### PAGE EXCERPT
• • •

Hacker News new | ask | show | jobs
by comice 3262 days ago
It matters to me as a personal user because my use of duplicacy might change at some point and suddenly I'd lose rights to use it (unless I pay). I'd lose rights to any development contributions I might have made unless I pay.

And as a personal user, I can't use any code from Duplicacy in any other project. I can't even, say, create a package for it and get it included in Debian.

And aside from some of these practical issues, I'm a personal user who supports software freedom so I don't want to use something encumbered in this way.

And as a commercial user, any development contributions I make are no longer my own and I have to pay to make use of them.

But the worst part of it is, your license isn't very well defined. As it stands, you may at any point stop accepting license payments from a commercial user and they'd lose the right to use it entirely - they'd lose access to their backups (unless they used the software without a license).

You of course have the right to choose any license you like! I just wouldn't use duplicacy myself under the terms of that license.

1 comments

Thanks for your feedback. The reason I don't like open-source licenses is that I don't want for-profit companies to use my software without paying. The ideal license would be the one that requires them to pay while being appealing to personal users like you. I don't think these two goals are irreconcilable, but unfortunately such a license doesn't exist yet.
I did wonder if being fully free might encourage more users who might fund you in other ways but Borg backup isn't making very much like that, so perhaps not: https://www.bountysource.com/teams/borgbackup

The AGPL license might be a step in the right direction (for your requirements). It aims to at least ensure that if companies use the code to provide a service to other users, they have to release their changes. You can sell those companies a different license if they don't want to accept the AGPL (you'd have to have a contributor agreement to assign copyright to you though, to allow you to relicense code at your discretion like that).

Or there is the open core model (like nginx-plus), where you provide the code under an open source license but provide some additional "enterprise" features (like your vmware stuff) to only those that pay. I'm not a fan but it seems to work for some.

Anyway, duplicacy sounds a great design. All the best with it!

• • •

Data records

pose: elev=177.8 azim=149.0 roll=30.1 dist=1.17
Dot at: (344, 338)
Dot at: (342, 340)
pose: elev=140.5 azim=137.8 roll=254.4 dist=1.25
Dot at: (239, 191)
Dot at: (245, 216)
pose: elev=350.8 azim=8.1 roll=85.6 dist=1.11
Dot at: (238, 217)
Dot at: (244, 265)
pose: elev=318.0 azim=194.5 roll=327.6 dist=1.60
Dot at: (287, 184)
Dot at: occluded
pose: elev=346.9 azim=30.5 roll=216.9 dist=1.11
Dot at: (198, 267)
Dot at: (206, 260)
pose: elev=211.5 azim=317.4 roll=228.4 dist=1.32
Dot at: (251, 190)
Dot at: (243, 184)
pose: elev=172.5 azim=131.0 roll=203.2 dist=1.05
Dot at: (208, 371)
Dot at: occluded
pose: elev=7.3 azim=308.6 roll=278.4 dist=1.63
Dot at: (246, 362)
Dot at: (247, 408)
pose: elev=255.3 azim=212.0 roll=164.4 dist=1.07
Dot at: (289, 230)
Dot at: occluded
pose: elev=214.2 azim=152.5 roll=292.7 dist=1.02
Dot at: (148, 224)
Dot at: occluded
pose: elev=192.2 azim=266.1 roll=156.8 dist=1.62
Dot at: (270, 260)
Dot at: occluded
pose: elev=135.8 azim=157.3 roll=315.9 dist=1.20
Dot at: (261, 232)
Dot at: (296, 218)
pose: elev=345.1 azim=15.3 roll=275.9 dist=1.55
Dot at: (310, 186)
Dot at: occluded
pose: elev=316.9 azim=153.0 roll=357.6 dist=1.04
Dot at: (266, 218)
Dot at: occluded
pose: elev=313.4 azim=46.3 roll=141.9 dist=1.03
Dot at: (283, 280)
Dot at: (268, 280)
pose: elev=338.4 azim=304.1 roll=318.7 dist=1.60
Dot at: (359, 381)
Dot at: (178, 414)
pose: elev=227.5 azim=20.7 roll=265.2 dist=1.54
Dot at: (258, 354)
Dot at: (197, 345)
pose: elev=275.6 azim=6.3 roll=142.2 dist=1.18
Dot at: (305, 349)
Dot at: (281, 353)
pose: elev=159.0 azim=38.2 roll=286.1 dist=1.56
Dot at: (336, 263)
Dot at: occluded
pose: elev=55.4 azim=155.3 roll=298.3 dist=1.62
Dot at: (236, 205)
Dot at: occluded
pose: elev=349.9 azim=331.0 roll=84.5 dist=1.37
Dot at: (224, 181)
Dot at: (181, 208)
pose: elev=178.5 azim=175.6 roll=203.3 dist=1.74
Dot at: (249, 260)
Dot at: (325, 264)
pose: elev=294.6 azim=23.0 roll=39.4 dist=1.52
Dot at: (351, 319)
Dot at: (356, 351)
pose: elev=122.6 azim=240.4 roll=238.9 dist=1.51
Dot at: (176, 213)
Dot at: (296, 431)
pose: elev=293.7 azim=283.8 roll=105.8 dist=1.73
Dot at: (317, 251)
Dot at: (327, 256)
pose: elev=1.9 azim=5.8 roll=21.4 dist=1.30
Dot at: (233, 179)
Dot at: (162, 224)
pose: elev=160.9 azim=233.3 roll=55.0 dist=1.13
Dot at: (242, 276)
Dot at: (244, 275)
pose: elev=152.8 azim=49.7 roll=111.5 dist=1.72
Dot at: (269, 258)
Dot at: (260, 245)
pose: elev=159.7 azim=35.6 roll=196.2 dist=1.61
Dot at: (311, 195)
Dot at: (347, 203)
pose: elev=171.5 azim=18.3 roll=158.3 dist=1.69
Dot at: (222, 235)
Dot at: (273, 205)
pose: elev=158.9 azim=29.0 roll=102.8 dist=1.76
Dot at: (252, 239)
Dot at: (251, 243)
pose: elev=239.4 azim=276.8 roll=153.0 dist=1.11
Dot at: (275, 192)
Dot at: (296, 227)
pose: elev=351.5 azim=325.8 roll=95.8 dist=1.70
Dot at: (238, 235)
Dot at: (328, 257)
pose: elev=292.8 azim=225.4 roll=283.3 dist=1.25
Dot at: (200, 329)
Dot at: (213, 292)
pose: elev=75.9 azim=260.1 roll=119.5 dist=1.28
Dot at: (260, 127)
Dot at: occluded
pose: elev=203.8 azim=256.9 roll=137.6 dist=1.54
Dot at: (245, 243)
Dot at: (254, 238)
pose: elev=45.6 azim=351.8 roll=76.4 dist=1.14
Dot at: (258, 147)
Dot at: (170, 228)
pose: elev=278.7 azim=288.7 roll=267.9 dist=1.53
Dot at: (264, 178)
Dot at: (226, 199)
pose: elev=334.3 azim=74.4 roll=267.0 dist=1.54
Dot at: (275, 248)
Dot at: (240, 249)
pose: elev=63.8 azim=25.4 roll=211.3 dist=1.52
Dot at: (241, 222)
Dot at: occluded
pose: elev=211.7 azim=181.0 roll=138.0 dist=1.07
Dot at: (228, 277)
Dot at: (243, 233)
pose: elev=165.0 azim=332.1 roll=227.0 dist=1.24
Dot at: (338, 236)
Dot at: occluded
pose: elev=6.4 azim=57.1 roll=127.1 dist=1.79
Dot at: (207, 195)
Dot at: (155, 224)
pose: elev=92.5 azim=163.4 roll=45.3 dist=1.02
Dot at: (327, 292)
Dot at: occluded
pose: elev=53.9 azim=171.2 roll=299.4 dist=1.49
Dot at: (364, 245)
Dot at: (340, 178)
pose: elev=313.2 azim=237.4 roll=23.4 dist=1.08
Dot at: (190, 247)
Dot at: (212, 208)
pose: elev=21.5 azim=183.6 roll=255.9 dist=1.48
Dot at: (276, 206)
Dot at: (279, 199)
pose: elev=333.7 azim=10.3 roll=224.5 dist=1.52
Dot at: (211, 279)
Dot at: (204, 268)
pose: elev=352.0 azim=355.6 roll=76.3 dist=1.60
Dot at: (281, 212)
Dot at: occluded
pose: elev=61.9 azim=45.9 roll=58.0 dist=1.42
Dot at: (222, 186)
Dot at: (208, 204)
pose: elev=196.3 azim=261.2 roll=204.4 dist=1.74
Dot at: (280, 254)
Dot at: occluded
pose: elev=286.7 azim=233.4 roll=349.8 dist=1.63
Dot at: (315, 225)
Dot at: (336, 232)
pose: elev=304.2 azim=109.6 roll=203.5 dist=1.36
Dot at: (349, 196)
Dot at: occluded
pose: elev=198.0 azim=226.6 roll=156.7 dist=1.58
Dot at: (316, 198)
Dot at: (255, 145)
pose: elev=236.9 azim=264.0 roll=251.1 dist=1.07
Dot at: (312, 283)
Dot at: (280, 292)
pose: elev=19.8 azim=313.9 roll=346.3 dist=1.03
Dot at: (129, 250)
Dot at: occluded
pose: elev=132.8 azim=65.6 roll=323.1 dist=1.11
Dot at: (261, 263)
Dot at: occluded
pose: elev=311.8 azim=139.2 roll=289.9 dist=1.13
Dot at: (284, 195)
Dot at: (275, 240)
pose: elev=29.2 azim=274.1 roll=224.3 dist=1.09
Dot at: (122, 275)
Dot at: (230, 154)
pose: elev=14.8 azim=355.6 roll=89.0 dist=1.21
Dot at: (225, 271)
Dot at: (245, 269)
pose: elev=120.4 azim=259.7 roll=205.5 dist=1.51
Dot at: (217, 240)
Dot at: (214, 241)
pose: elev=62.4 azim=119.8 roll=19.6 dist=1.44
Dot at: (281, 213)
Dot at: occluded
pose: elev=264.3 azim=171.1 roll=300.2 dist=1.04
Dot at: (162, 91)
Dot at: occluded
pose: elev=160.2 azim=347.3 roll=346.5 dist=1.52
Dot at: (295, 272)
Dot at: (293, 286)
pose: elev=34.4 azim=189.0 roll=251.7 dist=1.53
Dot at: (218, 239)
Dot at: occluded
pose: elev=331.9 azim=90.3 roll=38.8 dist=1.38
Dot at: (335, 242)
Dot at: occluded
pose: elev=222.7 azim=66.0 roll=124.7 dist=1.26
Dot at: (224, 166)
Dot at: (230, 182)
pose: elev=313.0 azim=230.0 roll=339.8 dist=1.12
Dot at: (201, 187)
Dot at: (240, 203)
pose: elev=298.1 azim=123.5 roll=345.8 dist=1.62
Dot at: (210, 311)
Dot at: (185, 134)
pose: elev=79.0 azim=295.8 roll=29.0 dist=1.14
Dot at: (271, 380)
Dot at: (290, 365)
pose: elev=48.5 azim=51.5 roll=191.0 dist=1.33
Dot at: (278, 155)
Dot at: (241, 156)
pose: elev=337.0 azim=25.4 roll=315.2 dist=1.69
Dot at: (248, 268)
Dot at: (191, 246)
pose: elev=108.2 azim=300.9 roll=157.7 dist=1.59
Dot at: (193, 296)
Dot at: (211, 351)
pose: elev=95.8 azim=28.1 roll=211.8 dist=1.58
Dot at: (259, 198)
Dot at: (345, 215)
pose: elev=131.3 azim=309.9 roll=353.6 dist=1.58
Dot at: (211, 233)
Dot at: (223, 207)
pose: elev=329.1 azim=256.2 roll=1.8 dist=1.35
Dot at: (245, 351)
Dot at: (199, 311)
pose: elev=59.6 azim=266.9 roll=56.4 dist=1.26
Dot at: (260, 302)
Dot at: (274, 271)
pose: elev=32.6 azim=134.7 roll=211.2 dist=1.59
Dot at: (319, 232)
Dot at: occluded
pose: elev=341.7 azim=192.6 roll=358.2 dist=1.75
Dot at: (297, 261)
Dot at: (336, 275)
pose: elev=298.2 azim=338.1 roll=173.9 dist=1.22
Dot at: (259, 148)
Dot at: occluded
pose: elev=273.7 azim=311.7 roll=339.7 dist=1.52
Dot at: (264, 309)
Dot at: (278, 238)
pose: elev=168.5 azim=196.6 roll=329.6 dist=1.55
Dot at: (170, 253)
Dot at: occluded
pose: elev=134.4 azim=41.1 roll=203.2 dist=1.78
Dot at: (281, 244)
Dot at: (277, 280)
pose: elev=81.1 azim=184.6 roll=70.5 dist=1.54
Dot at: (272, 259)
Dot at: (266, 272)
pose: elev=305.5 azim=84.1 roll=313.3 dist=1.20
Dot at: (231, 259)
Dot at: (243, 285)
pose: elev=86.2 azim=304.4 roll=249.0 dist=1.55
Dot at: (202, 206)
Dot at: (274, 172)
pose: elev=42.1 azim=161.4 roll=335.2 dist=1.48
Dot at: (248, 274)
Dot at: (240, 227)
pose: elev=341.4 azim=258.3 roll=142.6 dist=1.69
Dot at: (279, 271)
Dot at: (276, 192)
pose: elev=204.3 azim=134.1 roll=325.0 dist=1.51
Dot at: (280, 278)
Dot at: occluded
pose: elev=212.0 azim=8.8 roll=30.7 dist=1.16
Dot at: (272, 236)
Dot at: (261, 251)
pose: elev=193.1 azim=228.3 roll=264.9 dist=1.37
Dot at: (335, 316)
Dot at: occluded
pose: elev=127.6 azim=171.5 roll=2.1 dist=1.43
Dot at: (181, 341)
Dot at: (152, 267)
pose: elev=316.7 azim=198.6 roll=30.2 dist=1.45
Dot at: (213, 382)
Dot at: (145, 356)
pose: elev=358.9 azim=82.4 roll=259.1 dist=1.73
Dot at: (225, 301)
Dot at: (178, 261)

• • •

### WORK ORDER
In the discussion of Duplicacy's license, which model is nginx-plus given as an example of? Draw only on the discussion of Duplicacy's license, not on the items.

### SOLUTION FOR THIS PROBLEM
The open core model.